I have been truly moved over these last two months by the visible leadership of feminists, women, and the LGBTQ+ community in their calls for ceasefire and their charges of genocidal violence. At marches and rallies, in actions around the country, I see how they have learned to shout through bullhorns, determined to keep attention focused on what we are all seeing with our own eyes. They are naming the existential conditions under which Palestinians have been forced to live and die, whether under bombardment or scattered, expelled, and dispossessed. They insist that history did not begin on 7 October. My grandmother, my father, my uncles and aunts, and some of my oldest cousins were forced into exile. My friends and colleagues who stayed, whether in ’48 Palestine or internally displaced in the West Bank or Gaza, have been subjected to the harsh rule of the Zionist project of the Israeli security state. The students and activists have refused to be silenced, and I consider this the kind of feminism I want to stand with and the kind of feminism that Nadera Shalhoub-Kevorkian models for us—a feminism that embraces humanity.

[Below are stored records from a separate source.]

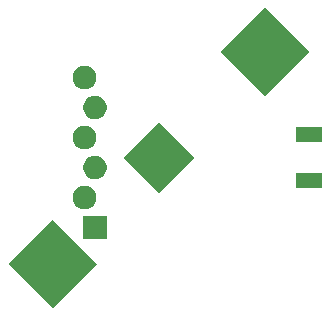
<source format=gbs>
G04 #@! TF.GenerationSoftware,KiCad,Pcbnew,5.0.2-bee76a0~70~ubuntu18.04.1*
G04 #@! TF.CreationDate,2019-09-23T19:43:07+01:00*
G04 #@! TF.ProjectId,charliewatch-norf-routed,63686172-6c69-4657-9761-7463682d6e6f,rev?*
G04 #@! TF.SameCoordinates,Original*
G04 #@! TF.FileFunction,Soldermask,Bot*
G04 #@! TF.FilePolarity,Negative*
%FSLAX46Y46*%
G04 Gerber Fmt 4.6, Leading zero omitted, Abs format (unit mm)*
G04 Created by KiCad (PCBNEW 5.0.2-bee76a0~70~ubuntu18.04.1) date Mon 23 Sep 2019 19:43:07 BST*
%MOMM*%
%LPD*%
G01*
G04 APERTURE LIST*
%ADD10C,0.100000*%
G04 APERTURE END LIST*
D10*
G36*
X143256631Y-113983856D02*
X139520844Y-117719643D01*
X135785057Y-113983856D01*
X139520844Y-110248069D01*
X143256631Y-113983856D01*
X143256631Y-113983856D01*
G37*
G36*
X144094200Y-111899700D02*
X142113000Y-111899700D01*
X142113000Y-109918500D01*
X144094200Y-109918500D01*
X144094200Y-111899700D01*
X144094200Y-111899700D01*
G37*
G36*
X142503547Y-107416568D02*
X142683824Y-107491241D01*
X142846074Y-107599653D01*
X142984047Y-107737626D01*
X143092459Y-107899876D01*
X143167132Y-108080153D01*
X143205200Y-108271533D01*
X143205200Y-108466667D01*
X143167132Y-108658047D01*
X143092459Y-108838324D01*
X142984047Y-109000574D01*
X142846074Y-109138547D01*
X142683824Y-109246959D01*
X142503547Y-109321632D01*
X142312167Y-109359700D01*
X142117033Y-109359700D01*
X141925653Y-109321632D01*
X141745376Y-109246959D01*
X141583126Y-109138547D01*
X141445153Y-109000574D01*
X141336741Y-108838324D01*
X141262068Y-108658047D01*
X141224000Y-108466667D01*
X141224000Y-108271533D01*
X141262068Y-108080153D01*
X141336741Y-107899876D01*
X141445153Y-107737626D01*
X141583126Y-107599653D01*
X141745376Y-107491241D01*
X141925653Y-107416568D01*
X142117033Y-107378500D01*
X142312167Y-107378500D01*
X142503547Y-107416568D01*
X142503547Y-107416568D01*
G37*
G36*
X151518467Y-105003600D02*
X148501100Y-108020967D01*
X145483733Y-105003600D01*
X148501100Y-101986233D01*
X151518467Y-105003600D01*
X151518467Y-105003600D01*
G37*
G36*
X162366200Y-107605200D02*
X160163000Y-107605200D01*
X160163000Y-106302000D01*
X162366200Y-106302000D01*
X162366200Y-107605200D01*
X162366200Y-107605200D01*
G37*
G36*
X143392547Y-104876568D02*
X143572824Y-104951241D01*
X143735074Y-105059653D01*
X143873047Y-105197626D01*
X143981459Y-105359876D01*
X144056132Y-105540153D01*
X144094200Y-105731533D01*
X144094200Y-105926667D01*
X144056132Y-106118047D01*
X143981459Y-106298324D01*
X143873047Y-106460574D01*
X143735074Y-106598547D01*
X143572824Y-106706959D01*
X143392547Y-106781632D01*
X143201167Y-106819700D01*
X143006033Y-106819700D01*
X142814653Y-106781632D01*
X142634376Y-106706959D01*
X142472126Y-106598547D01*
X142334153Y-106460574D01*
X142225741Y-106298324D01*
X142151068Y-106118047D01*
X142113000Y-105926667D01*
X142113000Y-105731533D01*
X142151068Y-105540153D01*
X142225741Y-105359876D01*
X142334153Y-105197626D01*
X142472126Y-105059653D01*
X142634376Y-104951241D01*
X142814653Y-104876568D01*
X143006033Y-104838500D01*
X143201167Y-104838500D01*
X143392547Y-104876568D01*
X143392547Y-104876568D01*
G37*
G36*
X142503547Y-102336568D02*
X142683824Y-102411241D01*
X142846074Y-102519653D01*
X142984047Y-102657626D01*
X143092459Y-102819876D01*
X143167132Y-103000153D01*
X143205200Y-103191533D01*
X143205200Y-103386667D01*
X143167132Y-103578047D01*
X143092459Y-103758324D01*
X142984047Y-103920574D01*
X142846074Y-104058547D01*
X142683824Y-104166959D01*
X142503547Y-104241632D01*
X142312167Y-104279700D01*
X142117033Y-104279700D01*
X141925653Y-104241632D01*
X141745376Y-104166959D01*
X141583126Y-104058547D01*
X141445153Y-103920574D01*
X141336741Y-103758324D01*
X141262068Y-103578047D01*
X141224000Y-103386667D01*
X141224000Y-103191533D01*
X141262068Y-103000153D01*
X141336741Y-102819876D01*
X141445153Y-102657626D01*
X141583126Y-102519653D01*
X141745376Y-102411241D01*
X141925653Y-102336568D01*
X142117033Y-102298500D01*
X142312167Y-102298500D01*
X142503547Y-102336568D01*
X142503547Y-102336568D01*
G37*
G36*
X162366200Y-103705200D02*
X160163000Y-103705200D01*
X160163000Y-102402000D01*
X162366200Y-102402000D01*
X162366200Y-103705200D01*
X162366200Y-103705200D01*
G37*
G36*
X143392547Y-99796568D02*
X143572824Y-99871241D01*
X143735074Y-99979653D01*
X143873047Y-100117626D01*
X143981459Y-100279876D01*
X144056132Y-100460153D01*
X144094200Y-100651533D01*
X144094200Y-100846667D01*
X144056132Y-101038047D01*
X143981459Y-101218324D01*
X143873047Y-101380574D01*
X143735074Y-101518547D01*
X143572824Y-101626959D01*
X143392547Y-101701632D01*
X143201167Y-101739700D01*
X143006033Y-101739700D01*
X142814653Y-101701632D01*
X142634376Y-101626959D01*
X142472126Y-101518547D01*
X142334153Y-101380574D01*
X142225741Y-101218324D01*
X142151068Y-101038047D01*
X142113000Y-100846667D01*
X142113000Y-100651533D01*
X142151068Y-100460153D01*
X142225741Y-100279876D01*
X142334153Y-100117626D01*
X142472126Y-99979653D01*
X142634376Y-99871241D01*
X142814653Y-99796568D01*
X143006033Y-99758500D01*
X143201167Y-99758500D01*
X143392547Y-99796568D01*
X143392547Y-99796568D01*
G37*
G36*
X161217143Y-96023344D02*
X157481356Y-99759131D01*
X153745569Y-96023344D01*
X157481356Y-92287557D01*
X161217143Y-96023344D01*
X161217143Y-96023344D01*
G37*
G36*
X142503547Y-97256568D02*
X142683824Y-97331241D01*
X142846074Y-97439653D01*
X142984047Y-97577626D01*
X143092459Y-97739876D01*
X143167132Y-97920153D01*
X143205200Y-98111533D01*
X143205200Y-98306667D01*
X143167132Y-98498047D01*
X143092459Y-98678324D01*
X142984047Y-98840574D01*
X142846074Y-98978547D01*
X142683824Y-99086959D01*
X142503547Y-99161632D01*
X142312167Y-99199700D01*
X142117033Y-99199700D01*
X141925653Y-99161632D01*
X141745376Y-99086959D01*
X141583126Y-98978547D01*
X141445153Y-98840574D01*
X141336741Y-98678324D01*
X141262068Y-98498047D01*
X141224000Y-98306667D01*
X141224000Y-98111533D01*
X141262068Y-97920153D01*
X141336741Y-97739876D01*
X141445153Y-97577626D01*
X141583126Y-97439653D01*
X141745376Y-97331241D01*
X141925653Y-97256568D01*
X142117033Y-97218500D01*
X142312167Y-97218500D01*
X142503547Y-97256568D01*
X142503547Y-97256568D01*
G37*
M02*

</source>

Lila Abu-Lughod is the Joseph L. Buttenweiser Professor of Social Science at Columbia University in the Department of Anthropology and the Institute for the Study of Sexuality and Gender. She studies cultural forms from poetry to media and writes on the politics of representation, gender, nationalism, and women’s rights discourses. She is the author of the Critical Inquiry article “Imagining Palestine’s Alter-Natives: Settler Colonialism and Museum Politics” (2020).
[1] The following short essay was originally written for the faculty panel “On Feminism and Palestine” organized at Columbia University on 4 December 2023.
This series includes entries by members of our scholarly community on the War in Gaza. CI has a long history of theorizing questions related to settlement, racism, colonialism, postcolonialism, and antisemitism in Palestine/Israel and elsewhere in the world. Over the years we have published articles by Edward Said, Aamir Mufti, Lila Abu Lughod, Ann Laura Stoler and other scholars on these themes. Our commentators might not agree with one another, but we offer this platform as a call against the culture of academic silencing, bullying, and doxxing and as a way of informing ourselves, and others, about the conflict, its contexts, and its meanings.